David Mamet's JFK movie fell apart because everyone "started suing each other"

Louis C.K. was apparently going to play Jack Ruby in the already-bonkers ensemble.

David Mamet's JFK movie fell apart because everyone

Back in 2022, David Mamet set out to make a movie about the JFK assassination with the implication that Chicago mobster Sam Giancana had something to do with it. By 2023, he was no longer directing Assassination, ceding those duties to Barry Levinson, but he was still going to write the film with Giancana’s grandnephew Nicholas Celozzi. Al Pacino, Viggo Mortensen, Rebecca Pidgeon, Shia LaBeouf, John Travolta, and Courtney Love were set to star in the film that, believe it or not, now sounds dead in the water. 

This is according to a new interview Mamet and LaBeouf gave to The Hollywood Reporter, published today. “I was prepping to play Lee Harvey Oswald. Viggo Mortensen signed on. We were ready to go,” LaBeouf says. “Then I get a heartfelt call from Dave, and I never heard him sound like that. It was like heartbreak. Somebody took his kid from him. I don’t know really what happened, but I know that they pushed him out.” 
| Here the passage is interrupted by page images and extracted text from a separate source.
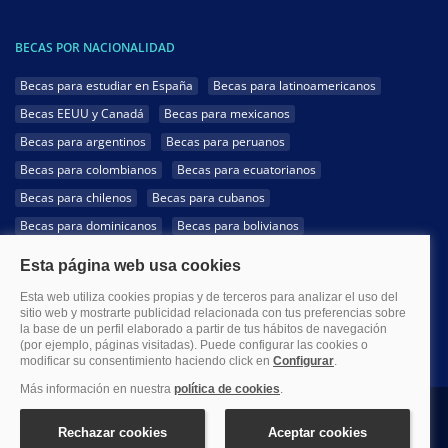
BECAS POR NACIONALIDAD
Becas para estudiar en España
Becas para latinoamericanos
Becas EEUU y Canadá
Becas para mexicanos
Becas para argentinos
Becas para peruanos
Becas para colombianos
Becas para ecuatorianos
Becas para chilenos
Becas para cubanos
Becas para dominicanos
Becas para bolivianos
Becas para venezolanos
Becas para panameños
Becas para guatemaltecos
Becas para costarricenses
Becas para hondureños
Becas para paraguayos
Becas para uruguayos
Becas para salvadoreños
1999-2026 Becas.com @Todos los derechos reservados
Aviso legal
Política de Privacidad
Política de Cookies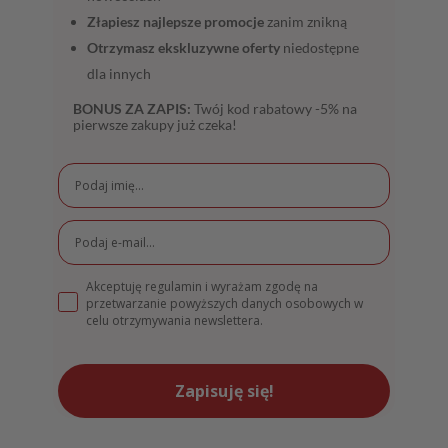
Złapiesz najlepsze promocje
zanim znikną
Otrzymasz ekskluzywne oferty
niedostępne
dla innych
BONUS ZA ZAPIS:
Twój kod rabatowy -5% na
pierwsze zakupy już czeka!
Akceptuję regulamin i wyrażam zgodę na
przetwarzanie powyższych danych osobowych w
celu otrzymywania newslettera.
Zapisuję się!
When directly asked what happened to the movie, Mamet describes what sounds like a legal version of the Spider-men pointing at each other meme. “They decided that instead of making the movie, they wanted to sue each other,” the writer says. “So they started suing each other. Everybody was in it. Courtney Love was in it. John Travolta. Al Pacino.” He adds, presumably glumly, “Louis C.K. was going to play Jack Ruby.” 

There were indeed some very messy legal proceedings related to the film, which apparently originated when Celozzi filed a lawsuit against 308 US, the film’s finance and production company, Deadline reported in February. A major sticking point for Celozzi was the hiring of Levinson as the director instead of Mamet, and that Levinson’s changes to the script were not accurate. The trade reported at the time that all of the cast stepped back, with the exception of Pacino. Deadline also reported that there were still plans to start production in mid-2025; if that’s still the plan, it sounds like it’ll be without LaBeouf or Mamet.